[Collected data entries]
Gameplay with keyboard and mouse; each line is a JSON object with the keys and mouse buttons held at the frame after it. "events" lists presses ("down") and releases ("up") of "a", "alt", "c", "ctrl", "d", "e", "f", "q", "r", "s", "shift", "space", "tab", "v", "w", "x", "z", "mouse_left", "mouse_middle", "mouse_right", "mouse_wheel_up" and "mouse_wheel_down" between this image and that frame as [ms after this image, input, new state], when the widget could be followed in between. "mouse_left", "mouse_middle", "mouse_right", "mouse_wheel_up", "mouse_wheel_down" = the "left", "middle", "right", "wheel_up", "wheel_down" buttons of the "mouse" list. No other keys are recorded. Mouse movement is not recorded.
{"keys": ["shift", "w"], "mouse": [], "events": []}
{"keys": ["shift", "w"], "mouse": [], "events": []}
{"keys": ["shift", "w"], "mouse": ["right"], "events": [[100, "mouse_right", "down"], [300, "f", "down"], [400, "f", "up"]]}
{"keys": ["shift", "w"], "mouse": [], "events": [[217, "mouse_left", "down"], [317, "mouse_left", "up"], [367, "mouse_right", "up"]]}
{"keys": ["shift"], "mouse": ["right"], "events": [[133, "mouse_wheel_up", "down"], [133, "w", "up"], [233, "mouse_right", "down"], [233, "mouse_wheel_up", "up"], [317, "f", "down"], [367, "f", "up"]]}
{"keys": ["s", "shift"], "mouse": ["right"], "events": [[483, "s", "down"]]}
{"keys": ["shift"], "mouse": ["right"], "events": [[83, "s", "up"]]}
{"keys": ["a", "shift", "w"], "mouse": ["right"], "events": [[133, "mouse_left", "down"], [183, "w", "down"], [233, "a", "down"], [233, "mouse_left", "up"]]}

How to complete this task.
Reproduce every line above. Keep it exact.

Response area.
Gameplay with keyboard and mouse; each line is a JSON object with the keys and mouse buttons held at the frame after it. "events" lists presses ("down") and releases ("up") of "a", "alt", "c", "ctrl", "d", "e", "f", "q", "r", "s", "shift", "space", "tab", "v", "w", "x", "z", "mouse_left", "mouse_middle", "mouse_right", "mouse_wheel_up" and "mouse_wheel_down" between this image and that frame as [ms after this image, input, new state], when the widget could be followed in between. "mouse_left", "mouse_middle", "mouse_right", "mouse_wheel_up", "mouse_wheel_down" = the "left", "middle", "right", "wheel_up", "wheel_down" buttons of the "mouse" list. No other keys are recorded. Mouse movement is not recorded.
{"keys": ["shift", "w"], "mouse": [], "events": []}
{"keys": ["shift", "w"], "mouse": [], "events": []}
{"keys": ["shift", "w"], "mouse": ["right"], "events": [[100, "mouse_right", "down"], [300, "f", "down"], [400, "f", "up"]]}
{"keys": ["shift", "w"], "mouse": [], "events": [[217, "mouse_left", "down"], [317, "mouse_left", "up"], [367, "mouse_right", "up"]]}
{"keys": ["shift"], "mouse": ["right"], "events": [[133, "mouse_wheel_up", "down"], [133, "w", "up"], [233, "mouse_right", "down"], [233, "mouse_wheel_up", "up"], [317, "f", "down"], [367, "f", "up"]]}
{"keys": ["s", "shift"], "mouse": ["right"], "events": [[483, "s", "down"]]}
{"keys": ["shift"], "mouse": ["right"], "events": [[83, "s", "up"]]}
{"keys": ["a", "shift", "w"], "mouse": ["right"], "events": [[133, "mouse_left", "down"], [183, "w", "down"], [233, "a", "down"], [233, "mouse_left", "up"]]}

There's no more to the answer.